### Work task
All of the lines below are to be transcribed faithfully, with pictures excluded from the copy.

### Supplied information
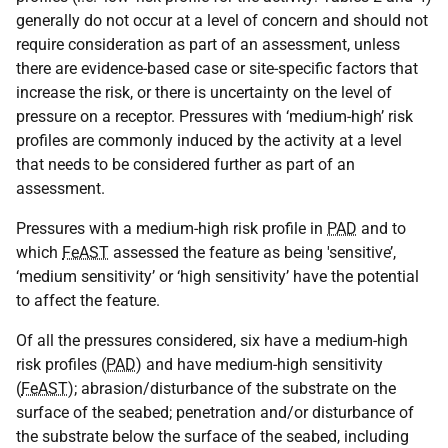
generally do not occur at a level of concern and should not
require consideration as part of an assessment, unless
there are evidence-based case or site-specific factors that
increase the risk, or there is uncertainty on the level of
pressure on a receptor. Pressures with ‘medium-high’ risk
profiles are commonly induced by the activity at a level
that needs to be considered further as part of an
assessment.
Pressures with a medium-high risk profile in
PAD
and to
which
FeAST
assessed the feature as being 'sensitive’,
‘medium sensitivity’ or ‘high sensitivity’ have the potential
to affect the feature.
Of all the pressures considered, six have a medium-high
risk profiles (
PAD
) and have medium-high sensitivity
(
FeAST
); abrasion/disturbance of the substrate on the
surface of the seabed; penetration and/or disturbance of
the substrate below the surface of the seabed, including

### Your solution
generally do not occur at a level of concern and should not
require consideration as part of an assessment, unless
there are evidence-based case or site-specific factors that
increase the risk, or there is uncertainty on the level of
pressure on a receptor. Pressures with ‘medium-high’ risk
profiles are commonly induced by the activity at a level
that needs to be considered further as part of an
assessment.
Pressures with a medium-high risk profile in
PAD
and to
which
FeAST
assessed the feature as being 'sensitive’,
‘medium sensitivity’ or ‘high sensitivity’ have the potential
to affect the feature.
Of all the pressures considered, six have a medium-high
risk profiles (
PAD
) and have medium-high sensitivity
(
FeAST
); abrasion/disturbance of the substrate on the
surface of the seabed; penetration and/or disturbance of
the substrate below the surface of the seabed, including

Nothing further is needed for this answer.